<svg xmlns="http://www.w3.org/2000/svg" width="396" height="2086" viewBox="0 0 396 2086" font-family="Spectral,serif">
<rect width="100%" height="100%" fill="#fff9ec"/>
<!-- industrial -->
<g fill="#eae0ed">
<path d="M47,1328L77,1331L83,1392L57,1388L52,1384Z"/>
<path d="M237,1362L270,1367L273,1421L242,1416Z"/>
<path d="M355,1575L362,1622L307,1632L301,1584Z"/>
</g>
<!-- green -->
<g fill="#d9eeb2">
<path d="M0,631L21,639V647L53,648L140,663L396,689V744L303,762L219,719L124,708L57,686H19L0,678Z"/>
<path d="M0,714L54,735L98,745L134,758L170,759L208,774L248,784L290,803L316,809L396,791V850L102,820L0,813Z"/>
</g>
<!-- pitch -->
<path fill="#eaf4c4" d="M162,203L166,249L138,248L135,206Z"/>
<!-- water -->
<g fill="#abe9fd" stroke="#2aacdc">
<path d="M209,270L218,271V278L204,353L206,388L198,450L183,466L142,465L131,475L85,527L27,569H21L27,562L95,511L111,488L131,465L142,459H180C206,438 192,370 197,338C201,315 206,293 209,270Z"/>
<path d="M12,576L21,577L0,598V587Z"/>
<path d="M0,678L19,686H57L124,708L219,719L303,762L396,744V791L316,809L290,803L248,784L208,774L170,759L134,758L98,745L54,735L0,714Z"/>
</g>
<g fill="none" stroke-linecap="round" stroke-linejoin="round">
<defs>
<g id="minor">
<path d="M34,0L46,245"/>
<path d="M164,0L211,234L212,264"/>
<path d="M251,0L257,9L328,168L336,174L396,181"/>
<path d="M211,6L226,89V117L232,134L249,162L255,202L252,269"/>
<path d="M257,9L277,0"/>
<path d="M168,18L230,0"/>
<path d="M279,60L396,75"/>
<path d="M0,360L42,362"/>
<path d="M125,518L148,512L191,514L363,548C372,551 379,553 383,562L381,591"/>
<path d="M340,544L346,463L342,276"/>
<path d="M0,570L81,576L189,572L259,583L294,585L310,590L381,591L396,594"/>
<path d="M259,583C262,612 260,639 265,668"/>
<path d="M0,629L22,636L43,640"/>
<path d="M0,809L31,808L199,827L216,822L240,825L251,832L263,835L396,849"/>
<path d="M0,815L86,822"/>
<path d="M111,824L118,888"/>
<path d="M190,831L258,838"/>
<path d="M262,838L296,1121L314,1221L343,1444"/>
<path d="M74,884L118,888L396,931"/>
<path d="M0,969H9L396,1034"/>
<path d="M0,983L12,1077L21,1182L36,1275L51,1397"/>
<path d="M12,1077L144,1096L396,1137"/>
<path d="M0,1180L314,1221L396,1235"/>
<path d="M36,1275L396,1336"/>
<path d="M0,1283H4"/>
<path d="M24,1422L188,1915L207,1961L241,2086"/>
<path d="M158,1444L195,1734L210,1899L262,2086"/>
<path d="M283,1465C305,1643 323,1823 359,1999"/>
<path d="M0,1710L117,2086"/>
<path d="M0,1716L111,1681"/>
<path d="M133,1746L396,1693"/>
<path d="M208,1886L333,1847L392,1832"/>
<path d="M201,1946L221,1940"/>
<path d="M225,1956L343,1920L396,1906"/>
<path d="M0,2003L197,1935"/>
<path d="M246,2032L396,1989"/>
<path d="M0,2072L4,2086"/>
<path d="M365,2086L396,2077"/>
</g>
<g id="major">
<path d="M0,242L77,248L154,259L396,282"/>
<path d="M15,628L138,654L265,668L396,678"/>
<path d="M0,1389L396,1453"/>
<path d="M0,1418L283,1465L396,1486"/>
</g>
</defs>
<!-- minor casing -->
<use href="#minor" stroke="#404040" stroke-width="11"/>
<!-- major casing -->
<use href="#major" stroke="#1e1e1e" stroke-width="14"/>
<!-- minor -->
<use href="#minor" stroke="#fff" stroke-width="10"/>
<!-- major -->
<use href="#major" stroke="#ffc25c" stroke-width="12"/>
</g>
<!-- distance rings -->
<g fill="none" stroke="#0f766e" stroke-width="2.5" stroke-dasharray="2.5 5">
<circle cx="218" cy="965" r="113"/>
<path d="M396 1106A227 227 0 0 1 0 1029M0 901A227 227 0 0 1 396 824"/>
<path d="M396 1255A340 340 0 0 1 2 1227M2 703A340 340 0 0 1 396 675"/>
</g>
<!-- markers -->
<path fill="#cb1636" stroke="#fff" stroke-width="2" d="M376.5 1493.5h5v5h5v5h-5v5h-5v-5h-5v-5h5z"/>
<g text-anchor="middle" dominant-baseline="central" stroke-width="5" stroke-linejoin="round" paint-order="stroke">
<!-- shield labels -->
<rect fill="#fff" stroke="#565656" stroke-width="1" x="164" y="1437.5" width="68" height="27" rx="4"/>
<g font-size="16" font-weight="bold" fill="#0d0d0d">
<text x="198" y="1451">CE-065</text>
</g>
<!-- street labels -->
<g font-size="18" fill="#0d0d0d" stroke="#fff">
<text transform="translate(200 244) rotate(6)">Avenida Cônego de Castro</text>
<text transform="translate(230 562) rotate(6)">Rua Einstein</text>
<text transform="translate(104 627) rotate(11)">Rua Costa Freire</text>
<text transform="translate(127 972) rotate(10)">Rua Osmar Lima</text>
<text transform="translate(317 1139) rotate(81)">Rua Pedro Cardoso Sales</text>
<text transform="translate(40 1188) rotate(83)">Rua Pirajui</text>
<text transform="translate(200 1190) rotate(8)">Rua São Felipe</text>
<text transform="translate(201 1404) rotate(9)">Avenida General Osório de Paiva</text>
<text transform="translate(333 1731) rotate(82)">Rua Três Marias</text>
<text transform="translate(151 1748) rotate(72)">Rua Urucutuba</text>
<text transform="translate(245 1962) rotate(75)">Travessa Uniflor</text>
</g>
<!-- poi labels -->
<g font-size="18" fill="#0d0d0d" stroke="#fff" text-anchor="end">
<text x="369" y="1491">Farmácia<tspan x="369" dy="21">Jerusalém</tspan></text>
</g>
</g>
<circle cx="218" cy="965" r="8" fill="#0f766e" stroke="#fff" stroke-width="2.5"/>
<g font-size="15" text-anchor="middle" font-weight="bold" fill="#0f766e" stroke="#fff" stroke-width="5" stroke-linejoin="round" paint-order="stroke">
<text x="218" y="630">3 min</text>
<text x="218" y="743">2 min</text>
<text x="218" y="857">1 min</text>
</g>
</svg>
^^^^^^^^^^^^^^^^
ASSIGNMENT
All of the data above should be set down word for word.

TASK RESULT
<svg xmlns="http://www.w3.org/2000/svg" width="396" height="2086" viewBox="0 0 396 2086" font-family="Spectral,serif">
<rect width="100%" height="100%" fill="#fff9ec"/>
<!-- industrial -->
<g fill="#eae0ed">
<path d="M47,1328L77,1331L83,1392L57,1388L52,1384Z"/>
<path d="M237,1362L270,1367L273,1421L242,1416Z"/>
<path d="M355,1575L362,1622L307,1632L301,1584Z"/>
</g>
<!-- green -->
<g fill="#d9eeb2">
<path d="M0,631L21,639V647L53,648L140,663L396,689V744L303,762L219,719L124,708L57,686H19L0,678Z"/>
<path d="M0,714L54,735L98,745L134,758L170,759L208,774L248,784L290,803L316,809L396,791V850L102,820L0,813Z"/>
</g>
<!-- pitch -->
<path fill="#eaf4c4" d="M162,203L166,249L138,248L135,206Z"/>
<!-- water -->
<g fill="#abe9fd" stroke="#2aacdc">
<path d="M209,270L218,271V278L204,353L206,388L198,450L183,466L142,465L131,475L85,527L27,569H21L27,562L95,511L111,488L131,465L142,459H180C206,438 192,370 197,338C201,315 206,293 209,270Z"/>
<path d="M12,576L21,577L0,598V587Z"/>
<path d="M0,678L19,686H57L124,708L219,719L303,762L396,744V791L316,809L290,803L248,784L208,774L170,759L134,758L98,745L54,735L0,714Z"/>
</g>
<g fill="none" stroke-linecap="round" stroke-linejoin="round">
<defs>
<g id="minor">
<path d="M34,0L46,245"/>
<path d="M164,0L211,234L212,264"/>
<path d="M251,0L257,9L328,168L336,174L396,181"/>
<path d="M211,6L226,89V117L232,134L249,162L255,202L252,269"/>
<path d="M257,9L277,0"/>
<path d="M168,18L230,0"/>
<path d="M279,60L396,75"/>
<path d="M0,360L42,362"/>
<path d="M125,518L148,512L191,514L363,548C372,551 379,553 383,562L381,591"/>
<path d="M340,544L346,463L342,276"/>
<path d="M0,570L81,576L189,572L259,583L294,585L310,590L381,591L396,594"/>
<path d="M259,583C262,612 260,639 265,668"/>
<path d="M0,629L22,636L43,640"/>
<path d="M0,809L31,808L199,827L216,822L240,825L251,832L263,835L396,849"/>
<path d="M0,815L86,822"/>
<path d="M111,824L118,888"/>
<path d="M190,831L258,838"/>
<path d="M262,838L296,1121L314,1221L343,1444"/>
<path d="M74,884L118,888L396,931"/>
<path d="M0,969H9L396,1034"/>
<path d="M0,983L12,1077L21,1182L36,1275L51,1397"/>
<path d="M12,1077L144,1096L396,1137"/>
<path d="M0,1180L314,1221L396,1235"/>
<path d="M36,1275L396,1336"/>
<path d="M0,1283H4"/>
<path d="M24,1422L188,1915L207,1961L241,2086"/>
<path d="M158,1444L195,1734L210,1899L262,2086"/>
<path d="M283,1465C305,1643 323,1823 359,1999"/>
<path d="M0,1710L117,2086"/>
<path d="M0,1716L111,1681"/>
<path d="M133,1746L396,1693"/>
<path d="M208,1886L333,1847L392,1832"/>
<path d="M201,1946L221,1940"/>
<path d="M225,1956L343,1920L396,1906"/>
<path d="M0,2003L197,1935"/>
<path d="M246,2032L396,1989"/>
<path d="M0,2072L4,2086"/>
<path d="M365,2086L396,2077"/>
</g>
<g id="major">
<path d="M0,242L77,248L154,259L396,282"/>
<path d="M15,628L138,654L265,668L396,678"/>
<path d="M0,1389L396,1453"/>
<path d="M0,1418L283,1465L396,1486"/>
</g>
</defs>
<!-- minor casing -->
<use href="#minor" stroke="#404040" stroke-width="11"/>
<!-- major casing -->
<use href="#major" stroke="#1e1e1e" stroke-width="14"/>
<!-- minor -->
<use href="#minor" stroke="#fff" stroke-width="10"/>
<!-- major -->
<use href="#major" stroke="#ffc25c" stroke-width="12"/>
</g>
<!-- distance rings -->
<g fill="none" stroke="#0f766e" stroke-width="2.5" stroke-dasharray="2.5 5">
<circle cx="218" cy="965" r="113"/>
<path d="M396 1106A227 227 0 0 1 0 1029M0 901A227 227 0 0 1 396 824"/>
<path d="M396 1255A340 340 0 0 1 2 1227M2 703A340 340 0 0 1 396 675"/>
</g>
<!-- markers -->
<path fill="#cb1636" stroke="#fff" stroke-width="2" d="M376.5 1493.5h5v5h5v5h-5v5h-5v-5h-5v-5h5z"/>
<g text-anchor="middle" dominant-baseline="central" stroke-width="5" stroke-linejoin="round" paint-order="stroke">
<!-- shield labels -->
<rect fill="#fff" stroke="#565656" stroke-width="1" x="164" y="1437.5" width="68" height="27" rx="4"/>
<g font-size="16" font-weight="bold" fill="#0d0d0d">
<text x="198" y="1451">CE-065</text>
</g>
<!-- street labels -->
<g font-size="18" fill="#0d0d0d" stroke="#fff">
<text transform="translate(200 244) rotate(6)">Avenida Cônego de Castro</text>
<text transform="translate(230 562) rotate(6)">Rua Einstein</text>
<text transform="translate(104 627) rotate(11)">Rua Costa Freire</text>
<text transform="translate(127 972) rotate(10)">Rua Osmar Lima</text>
<text transform="translate(317 1139) rotate(81)">Rua Pedro Cardoso Sales</text>
<text transform="translate(40 1188) rotate(83)">Rua Pirajui</text>
<text transform="translate(200 1190) rotate(8)">Rua São Felipe</text>
<text transform="translate(201 1404) rotate(9)">Avenida General Osório de Paiva</text>
<text transform="translate(333 1731) rotate(82)">Rua Três Marias</text>
<text transform="translate(151 1748) rotate(72)">Rua Urucutuba</text>
<text transform="translate(245 1962) rotate(75)">Travessa Uniflor</text>
</g>
<!-- poi labels -->
<g font-size="18" fill="#0d0d0d" stroke="#fff" text-anchor="end">
<text x="369" y="1491">Farmácia<tspan x="369" dy="21">Jerusalém</tspan></text>
</g>
</g>
<circle cx="218" cy="965" r="8" fill="#0f766e" stroke="#fff" stroke-width="2.5"/>
<g font-size="15" text-anchor="middle" font-weight="bold" fill="#0f766e" stroke="#fff" stroke-width="5" stroke-linejoin="round" paint-order="stroke">
<text x="218" y="630">3 min</text>
<text x="218" y="743">2 min</text>
<text x="218" y="857">1 min</text>
</g>
</svg>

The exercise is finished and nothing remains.